GIVEN PROBLEM
Print all entries precisely as they are written.

GIVEN RECORDS
■ ■ ■ ■ ■ ■ ■

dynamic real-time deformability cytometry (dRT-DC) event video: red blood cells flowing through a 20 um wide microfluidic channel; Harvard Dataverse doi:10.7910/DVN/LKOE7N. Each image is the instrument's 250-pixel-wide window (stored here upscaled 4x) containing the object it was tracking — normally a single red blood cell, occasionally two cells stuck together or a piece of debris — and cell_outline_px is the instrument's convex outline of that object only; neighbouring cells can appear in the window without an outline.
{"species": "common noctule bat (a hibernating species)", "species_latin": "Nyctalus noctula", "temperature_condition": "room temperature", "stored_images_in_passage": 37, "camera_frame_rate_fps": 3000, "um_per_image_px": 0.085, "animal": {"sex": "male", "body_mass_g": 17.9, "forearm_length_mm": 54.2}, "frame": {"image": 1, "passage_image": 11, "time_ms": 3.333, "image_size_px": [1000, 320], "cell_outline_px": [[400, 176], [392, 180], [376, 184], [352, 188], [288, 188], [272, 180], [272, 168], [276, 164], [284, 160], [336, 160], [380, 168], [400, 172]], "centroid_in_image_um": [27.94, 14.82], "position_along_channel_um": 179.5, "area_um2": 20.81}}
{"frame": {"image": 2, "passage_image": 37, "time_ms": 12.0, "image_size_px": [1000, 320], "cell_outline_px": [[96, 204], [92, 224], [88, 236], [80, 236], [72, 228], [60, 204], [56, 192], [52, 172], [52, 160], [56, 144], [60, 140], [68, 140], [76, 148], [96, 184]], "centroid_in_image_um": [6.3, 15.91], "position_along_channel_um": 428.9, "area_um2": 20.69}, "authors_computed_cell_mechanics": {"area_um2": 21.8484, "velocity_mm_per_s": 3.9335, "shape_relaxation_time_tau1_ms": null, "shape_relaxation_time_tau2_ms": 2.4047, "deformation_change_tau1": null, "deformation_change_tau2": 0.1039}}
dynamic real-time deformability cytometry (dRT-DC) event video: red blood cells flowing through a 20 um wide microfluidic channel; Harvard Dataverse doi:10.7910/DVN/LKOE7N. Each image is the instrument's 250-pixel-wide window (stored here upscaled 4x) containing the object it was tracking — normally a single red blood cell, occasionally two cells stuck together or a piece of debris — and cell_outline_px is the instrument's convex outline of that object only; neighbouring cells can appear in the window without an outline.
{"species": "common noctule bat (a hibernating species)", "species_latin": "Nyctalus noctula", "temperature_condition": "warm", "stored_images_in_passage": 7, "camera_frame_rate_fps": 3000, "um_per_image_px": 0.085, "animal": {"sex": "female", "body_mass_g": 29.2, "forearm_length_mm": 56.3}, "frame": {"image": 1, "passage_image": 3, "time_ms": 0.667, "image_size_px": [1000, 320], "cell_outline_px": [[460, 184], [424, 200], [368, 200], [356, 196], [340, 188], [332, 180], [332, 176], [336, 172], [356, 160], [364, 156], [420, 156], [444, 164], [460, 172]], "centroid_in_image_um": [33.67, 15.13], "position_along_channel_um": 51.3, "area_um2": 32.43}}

■ ■ ■ ■ ■ ■ ■

REPLY
dynamic real-time deformability cytometry (dRT-DC) event video: red blood cells flowing through a 20 um wide microfluidic channel; Harvard Dataverse doi:10.7910/DVN/LKOE7N. Each image is the instrument's 250-pixel-wide window (stored here upscaled 4x) containing the object it was tracking — normally a single red blood cell, occasionally two cells stuck together or a piece of debris — and cell_outline_px is the instrument's convex outline of that object only; neighbouring cells can appear in the window without an outline.
{"species": "common noctule bat (a hibernating species)", "species_latin": "Nyctalus noctula", "temperature_condition": "room temperature", "stored_images_in_passage": 37, "camera_frame_rate_fps": 3000, "um_per_image_px": 0.085, "animal": {"sex": "male", "body_mass_g": 17.9, "forearm_length_mm": 54.2}, "frame": {"image": 1, "passage_image": 11, "time_ms": 3.333, "image_size_px": [1000, 320], "cell_outline_px": [[400, 176], [392, 180], [376, 184], [352, 188], [288, 188], [272, 180], [272, 168], [276, 164], [284, 160], [336, 160], [380, 168], [400, 172]], "centroid_in_image_um": [27.94, 14.82], "position_along_channel_um": 179.5, "area_um2": 20.81}}
{"frame": {"image": 2, "passage_image": 37, "time_ms": 12.0, "image_size_px": [1000, 320], "cell_outline_px": [[96, 204], [92, 224], [88, 236], [80, 236], [72, 228], [60, 204], [56, 192], [52, 172], [52, 160], [56, 144], [60, 140], [68, 140], [76, 148], [96, 184]], "centroid_in_image_um": [6.3, 15.91], "position_along_channel_um": 428.9, "area_um2": 20.69}, "authors_computed_cell_mechanics": {"area_um2": 21.8484, "velocity_mm_per_s": 3.9335, "shape_relaxation_time_tau1_ms": null, "shape_relaxation_time_tau2_ms": 2.4047, "deformation_change_tau1": null, "deformation_change_tau2": 0.1039}}
dynamic real-time deformability cytometry (dRT-DC) event video: red blood cells flowing through a 20 um wide microfluidic channel; Harvard Dataverse doi:10.7910/DVN/LKOE7N. Each image is the instrument's 250-pixel-wide window (stored here upscaled 4x) containing the object it was tracking — normally a single red blood cell, occasionally two cells stuck together or a piece of debris — and cell_outline_px is the instrument's convex outline of that object only; neighbouring cells can appear in the window without an outline.
{"species": "common noctule bat (a hibernating species)", "species_latin": "Nyctalus noctula", "temperature_condition": "warm", "stored_images_in_passage": 7, "camera_frame_rate_fps": 3000, "um_per_image_px": 0.085, "animal": {"sex": "female", "body_mass_g": 29.2, "forearm_length_mm": 56.3}, "frame": {"image": 1, "passage_image": 3, "time_ms": 0.667, "image_size_px": [1000, 320], "cell_outline_px": [[460, 184], [424, 200], [368, 200], [356, 196], [340, 188], [332, 180], [332, 176], [336, 172], [356, 160], [364, 156], [420, 156], [444, 164], [460, 172]], "centroid_in_image_um": [33.67, 15.13], "position_along_channel_um": 51.3, "area_um2": 32.43}}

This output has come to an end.